Given text
-=-=-=-=-

All they're doing is saying you can have X now (the actual prize), or we'll invest X for you in treasuries over multiple years giving you Y per year... and that gives a total of Z after like 20 or 30 years or whatever and therefore we're marketing the prize as being Z (because Z > X).

Grand prize of Z total (over several years) or take X as the cash option is still awarding the same jackpot, nothing is being forfeited.

You can just as well win X and invest it yourself or pay a financial advisor to do it for you, in fact with 900 million or 500 million you could have a couple of full-time investment professionals working directly for your own family office!
 
Yes..


Some of these are a bit iffy... like I did it for fun once with a previous big jackpot and special sign-up offer, one site claimed to buy tickets in a certain state but ended up buying them in a different one (one with state income taxes). Granted it's unlikely to be an issue but if you were to win a big prize you're then lumbered with a state tax bill even if being a UK resident means you don't pay federal taxes on the win.

On a 900 million win that could be a 90 million dollar loss you didn't need to have happen if the same numbers had been purchased by a different courier.
 
I guess if you're 60+ years old then yeah, you'd go for the lump sum, damn well enjoy it now. For someone a bit younger then the longer term is sensible..
not when you take in to account inflation and lost opportunity of earnings. Even shoved a in a government bond yiu would earn a boat load of money on the lump sum
 
That prize figure is fake/marketing gimmick... even if you don't pay taxes on the prize (say if a Canadian wins it) the jackpot is more like 900 million before tax, people seem to frequently miss this and end up believing that taking the cash option = giving up/forfeiting some of the prize.

An American would take home even less than 900-ish million, more like 500-ish million after taxes... so rather a different amount to the 1.9 billion advertised!

-=-=-=-=-

Dataset extract
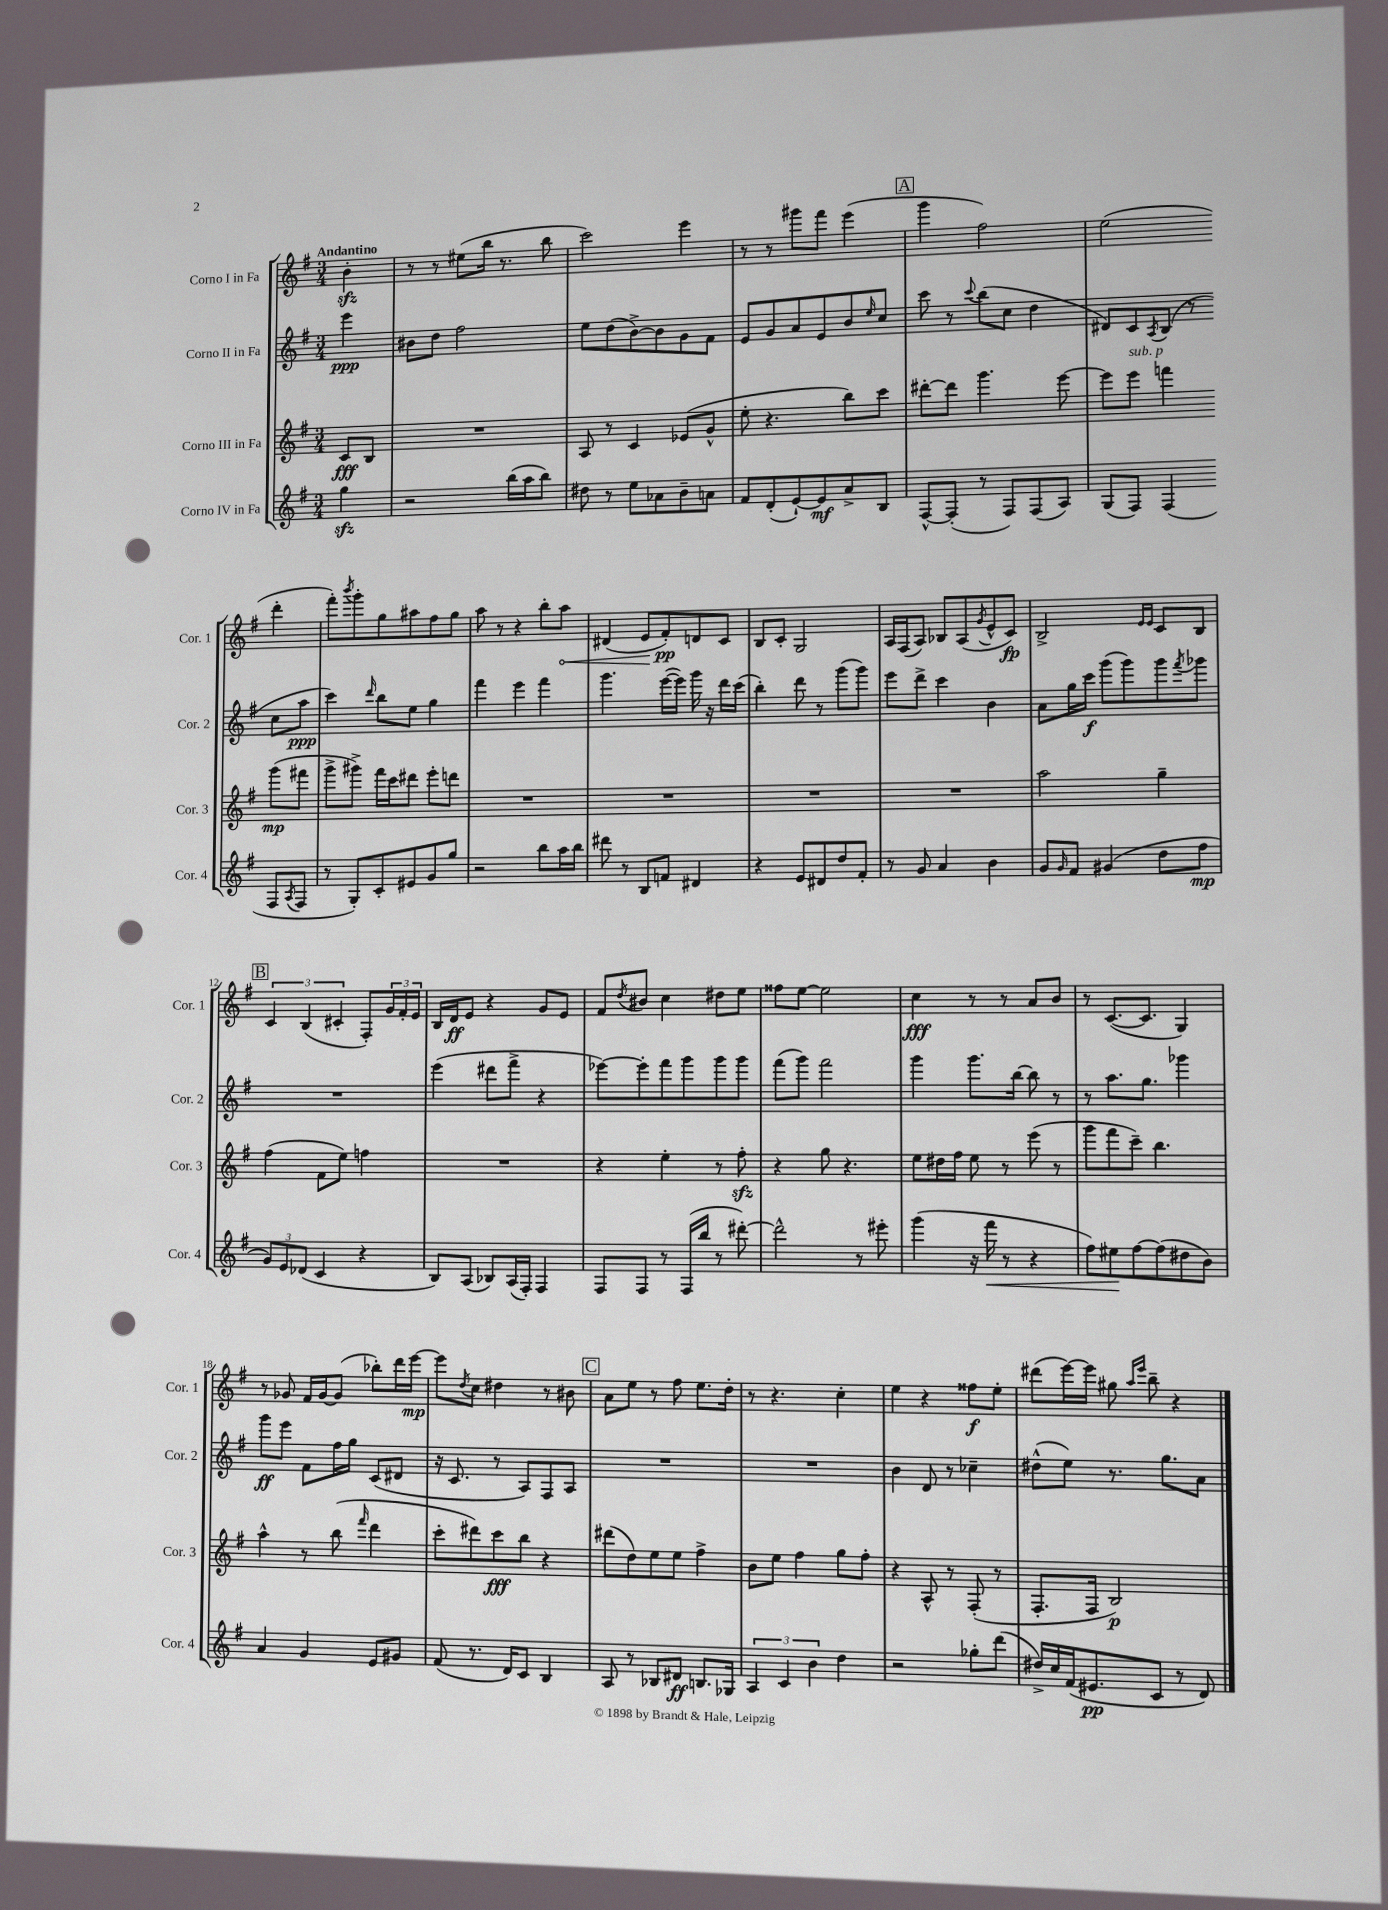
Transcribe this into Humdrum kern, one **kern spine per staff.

-=-=-=-=-

Written problem 1
Reproduce word for word the part of the lottery jackpot discussion from "All they're doing" to "own family office!".
Written problem 2
Continue the lottery jackpot discussion past its last sentence.

Final answer 1
All they're doing is saying you can have X now (the actual prize), or we'll invest X for you in treasuries over multiple years giving you Y per year... and that gives a total of Z after like 20 or 30 years or whatever and therefore we're marketing the prize as being Z (because Z > X).

Grand prize of Z total (over several years) or take X as the cash option is still awarding the same jackpot, nothing is being forfeited.

You can just as well win X and invest it yourself or pay a financial advisor to do it for you, in fact with 900 million or 500 million you could have a couple of full-time investment professionals working directly for your own family office!

Final answer 2
Because they're not forfeiting half their winnings, money you can receive now is worth more than money you can receive in the future, you can also invest money now, which is all that's happening in the situation where you take the annuity, there isn't any jackpot actually lost or forfeited:


Phew, glad you cleared that up, I've been sat here pondering this exact situation for the last few minutes.
 
Buy a superyacht for $400million and spend the rest of it cruising around for a year or two?


Depends what inflation does to the value of your Dollar.
I think there was a thread on here about how the lump sums usually ended up being the better option as the annual trickle wound up being worth a lot less in terms of buying power?
You could build yourself the Queen Mary 2 and still have £100m left over!
 
Dream mode engaged.

Well I know as the clocks turn back I would not be in the UK till the summer came around again that's for sure.

Nice flat in London,
Nice flat in Melbourne (oz)

Main abode would be in a ski resort somewhere, would need some significant research to decide if Europe/states or Canada.

Oh and good lawyer to keep all the ex Mrs SPG`s away :) :)
 
You could build yourself the Queen Mary 2 and still have £100m left over!
Yes, but it costs about 15-20% of the purchase price in annual running costs... plus you still need to fill it with fuel. Something like that would be about £2.5m to fill the tanks, and you'll get maybe 40 feet per gallon.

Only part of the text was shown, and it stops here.